Lee EF1, Harris T2, Tran S2, Evangelista M2, Herold MJ3 and Fairlie WD2

  1. LIMS, La Trobe University.
  2. Olivia Newton-John Cancer Research Institute.
  3. Walter and Eliza Hall Institute.

Defective apoptosis signalling is a hallmark of most, if not all, cancers. Typically this involves abnormally high expression of the pro-survival members of the Bcl-2 family of proteins. This enables damaged cell to survive when they should otherwise be removed.

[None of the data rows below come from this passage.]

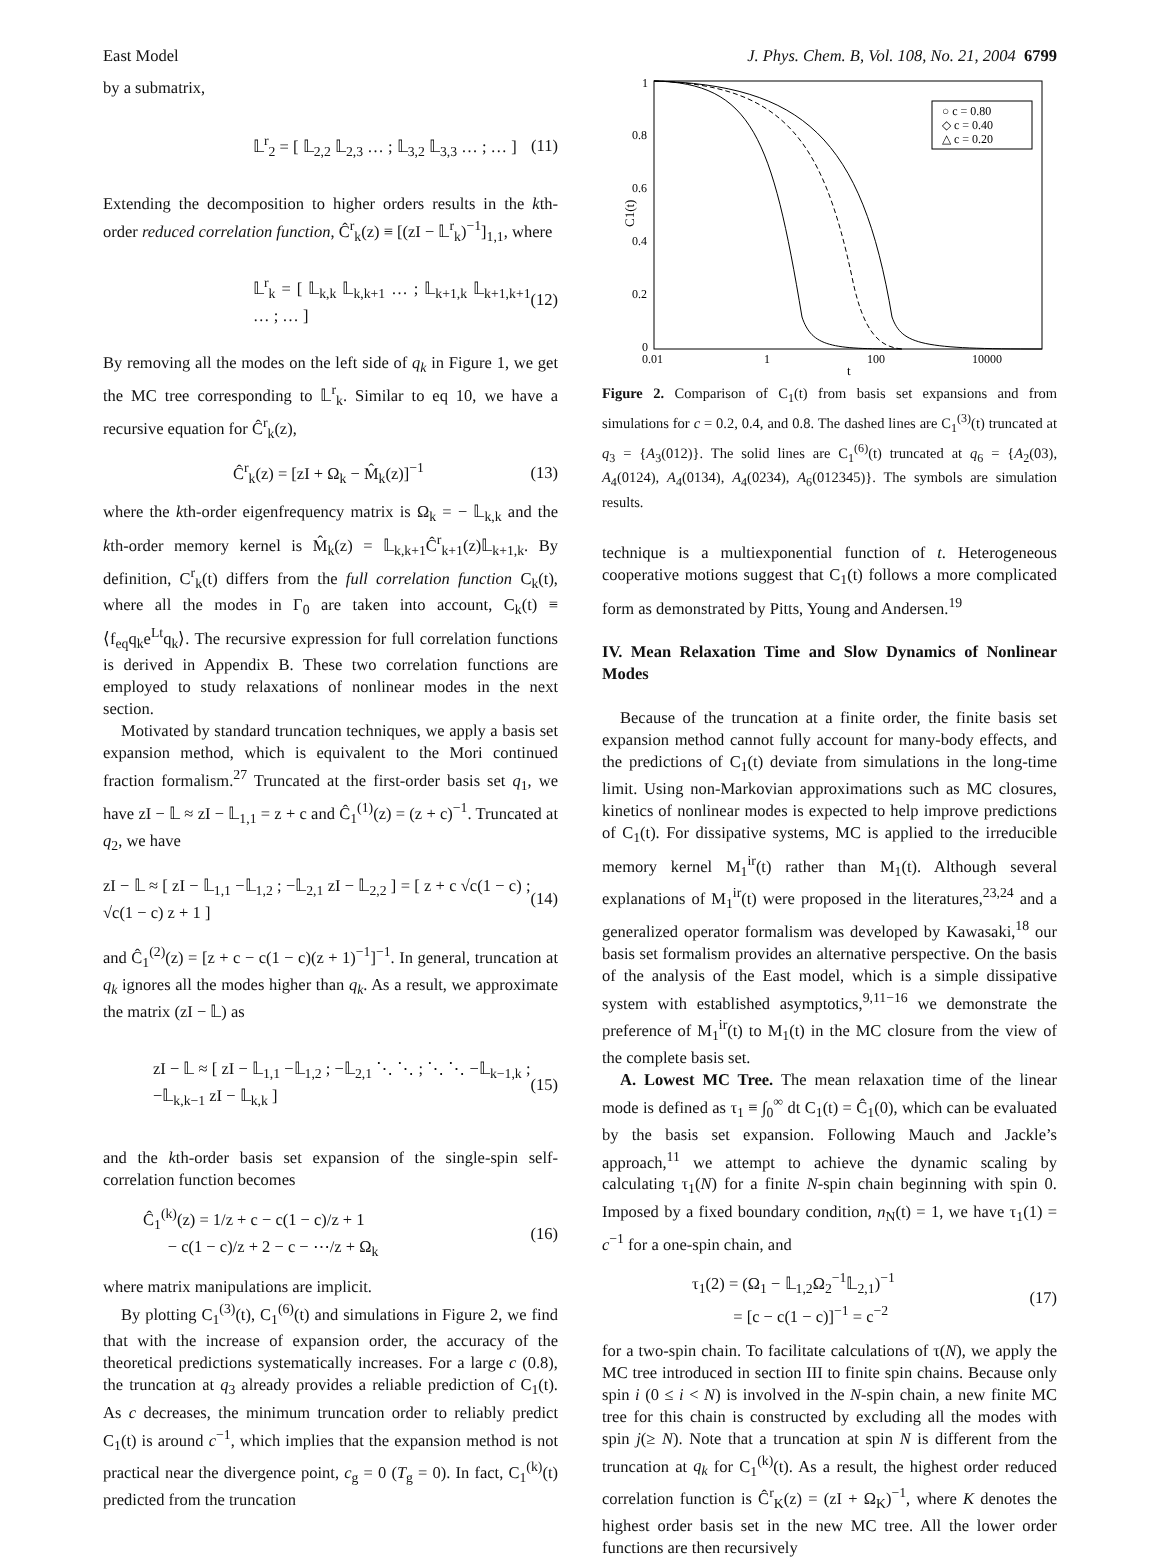East Model J. Phys. Chem. B, Vol. 108, No. 21, 2004 6799
by a submatrix,
𝕃<sup>r</sup><sub>2</sub> = [ 𝕃<sub>2,2</sub> 𝕃<sub>2,3</sub> … ; 𝕃<sub>3,2</sub> 𝕃<sub>3,3</sub> … ; … ] (11)
Extending the decomposition to higher orders results in the kth-order reduced correlation function, Ĉ<sup>r</sup><sub>k</sub>(z) ≡ [(zI − 𝕃<sup>r</sup><sub>k</sub>)<sup>−1</sup>]<sub>1,1</sub>, where
𝕃<sup>r</sup><sub>k</sub> = [ 𝕃<sub>k,k</sub> 𝕃<sub>k,k+1</sub> … ; 𝕃<sub>k+1,k</sub> 𝕃<sub>k+1,k+1</sub> … ; … ] (12)
By removing all the modes on the left side of q<sub>k</sub> in Figure 1, we get the MC tree corresponding to 𝕃<sup>r</sup><sub>k</sub>. Similar to eq 10, we have a recursive equation for Ĉ<sup>r</sup><sub>k</sub>(z),
Ĉ<sup>r</sup><sub>k</sub>(z) = [zI + Ω<sub>k</sub> − M̂<sub>k</sub>(z)]<sup>−1</sup> (13)
where the kth-order eigenfrequency matrix is Ω<sub>k</sub> = − 𝕃<sub>k,k</sub> and the kth-order memory kernel is M̂<sub>k</sub>(z) = 𝕃<sub>k,k+1</sub>Ĉ<sup>r</sup><sub>k+1</sub>(z)𝕃<sub>k+1,k</sub>. By definition, C<sup>r</sup><sub>k</sub>(t) differs from the full correlation function C<sub>k</sub>(t), where all the modes in Γ<sub>0</sub> are taken into account, C<sub>k</sub>(t) ≡ ⟨f<sub>eq</sub>q<sub>k</sub>e<sup>Lt</sup>q<sub>k</sub>⟩. The recursive expression for full correlation functions is derived in Appendix B. These two correlation functions are employed to study relaxations of nonlinear modes in the next section.
Motivated by standard truncation techniques, we apply a basis set expansion method, which is equivalent to the Mori continued fraction formalism.<sup>27</sup> Truncated at the first-order basis set q<sub>1</sub>, we have zI − 𝕃 ≈ zI − 𝕃<sub>1,1</sub> = z + c and Ĉ<sub>1</sub><sup>(1)</sup>(z) = (z + c)<sup>−1</sup>. Truncated at q<sub>2</sub>, we have
zI − 𝕃 ≈ [ zI − 𝕃<sub>1,1</sub> −𝕃<sub>1,2</sub> ; −𝕃<sub>2,1</sub> zI − 𝕃<sub>2,2</sub> ] = [ z + c √c(1 − c) ; √c(1 − c) z + 1 ] (14)
and Ĉ<sub>1</sub><sup>(2)</sup>(z) = [z + c − c(1 − c)(z + 1)<sup>−1</sup>]<sup>−1</sup>. In general, truncation at q<sub>k</sub> ignores all the modes higher than q<sub>k</sub>. As a result, we approximate the matrix (zI − 𝕃) as
zI − 𝕃 ≈ [ zI − 𝕃<sub>1,1</sub> −𝕃<sub>1,2</sub> ; −𝕃<sub>2,1</sub> ⋱ ⋱ ; ⋱ ⋱ −𝕃<sub>k−1,k</sub> ; −𝕃<sub>k,k−1</sub> zI − 𝕃<sub>k,k</sub> ] (15)
and the kth-order basis set expansion of the single-spin self-correlation function becomes
Ĉ<sub>1</sub><sup>(k)</sup>(z) = 1/z + c − c(1 − c)/z + 1
− c(1 − c)/z + 2 − c − ⋯/z + Ω<sub>k</sub> (16)
where matrix manipulations are implicit.
By plotting C<sub>1</sub><sup>(3)</sup>(t), C<sub>1</sub><sup>(6)</sup>(t) and simulations in Figure 2, we find that with the increase of expansion order, the accuracy of the theoretical predictions systematically increases. For a large c (0.8), the truncation at q<sub>3</sub> already provides a reliable prediction of C<sub>1</sub>(t). As c decreases, the minimum truncation order to reliably predict C<sub>1</sub>(t) is around c<sup>−1</sup>, which implies that the expansion method is not practical near the divergence point, c<sub>g</sub> = 0 (T<sub>g</sub> = 0). In fact, C<sub>1</sub><sup>(k)</sup>(t) predicted from the truncation
1
0.8
0.6
0.4
0.2
0
0.01
1
100
10000
t
C1(t)
○ c = 0.80
◇ c = 0.40
△ c = 0.20
Figure 2. Comparison of C<sub>1</sub>(t) from basis set expansions and from simulations for c = 0.2, 0.4, and 0.8. The dashed lines are C<sub>1</sub><sup>(3)</sup>(t) truncated at q<sub>3</sub> = {A<sub>3</sub>(012)}. The solid lines are C<sub>1</sub><sup>(6)</sup>(t) truncated at q<sub>6</sub> = {A<sub>2</sub>(03), A<sub>4</sub>(0124), A<sub>4</sub>(0134), A<sub>4</sub>(0234), A<sub>6</sub>(012345)}. The symbols are simulation results.
technique is a multiexponential function of t. Heterogeneous cooperative motions suggest that C<sub>1</sub>(t) follows a more complicated form as demonstrated by Pitts, Young and Andersen.<sup>19</sup>
IV. Mean Relaxation Time and Slow Dynamics of Nonlinear Modes
Because of the truncation at a finite order, the finite basis set expansion method cannot fully account for many-body effects, and the predictions of C<sub>1</sub>(t) deviate from simulations in the long-time limit. Using non-Markovian approximations such as MC closures, kinetics of nonlinear modes is expected to help improve predictions of C<sub>1</sub>(t). For dissipative systems, MC is applied to the irreducible memory kernel M<sub>1</sub><sup>ir</sup>(t) rather than M<sub>1</sub>(t). Although several explanations of M<sub>1</sub><sup>ir</sup>(t) were proposed in the literatures,<sup>23,24</sup> and a generalized operator formalism was developed by Kawasaki,<sup>18</sup> our basis set formalism provides an alternative perspective. On the basis of the analysis of the East model, which is a simple dissipative system with established asymptotics,<sup>9,11−16</sup> we demonstrate the preference of M<sub>1</sub><sup>ir</sup>(t) to M<sub>1</sub>(t) in the MC closure from the view of the complete basis set.
A. Lowest MC Tree. The mean relaxation time of the linear mode is defined as τ<sub>1</sub> ≡ ∫<sub>0</sub><sup>∞</sup> dt C<sub>1</sub>(t) = Ĉ<sub>1</sub>(0), which can be evaluated by the basis set expansion. Following Mauch and Jackle’s approach,<sup>11</sup> we attempt to achieve the dynamic scaling by calculating τ<sub>1</sub>(N) for a finite N-spin chain beginning with spin 0. Imposed by a fixed boundary condition, n<sub>N</sub>(t) = 1, we have τ<sub>1</sub>(1) = c<sup>−1</sup> for a one-spin chain, and
τ<sub>1</sub>(2) = (Ω<sub>1</sub> − 𝕃<sub>1,2</sub>Ω<sub>2</sub><sup>−1</sup>𝕃<sub>2,1</sub>)<sup>−1</sup>
= [c − c(1 − c)]<sup>−1</sup> = c<sup>−2</sup> (17)
for a two-spin chain. To facilitate calculations of τ(N), we apply the MC tree introduced in section III to finite spin chains. Because only spin i (0 ≤ i < N) is involved in the N-spin chain, a new finite MC tree for this chain is constructed by excluding all the modes with spin j(≥ N). Note that a truncation at spin N is different from the truncation at q<sub>k</sub> for C<sub>1</sub><sup>(k)</sup>(t). As a result, the highest order reduced correlation function is Ĉ<sup>r</sup><sub>K</sub>(z) = (zI + Ω<sub>K</sub>)<sup>−1</sup>, where K denotes the highest order basis set in the new MC tree. All the lower order functions are then recursively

Over the last decade, a new class of drugs ("BH3-mimetics") has been developed to target the Bcl-2 proteins and there are now molecules that enable most of them to be selectively antagonised. In this presentation, I will discuss our recent data using a panel of these drugs on different types of highly chemoresistant solid tumours. These data combined with results from experiments using protein-based ligands we have engineered, as well as genetically engineered cell lines, have enabled us to dissect the critical "survival" factors in these tumours. Critically, we show a consistent pattern of proteins that must be antagonised to provide potent and synergistic tumour cell killing Interestingly, the same pattern is also starting to emerge for other cancers types, suggesting a potential standardised treatment strategy for many cancers using these drugs.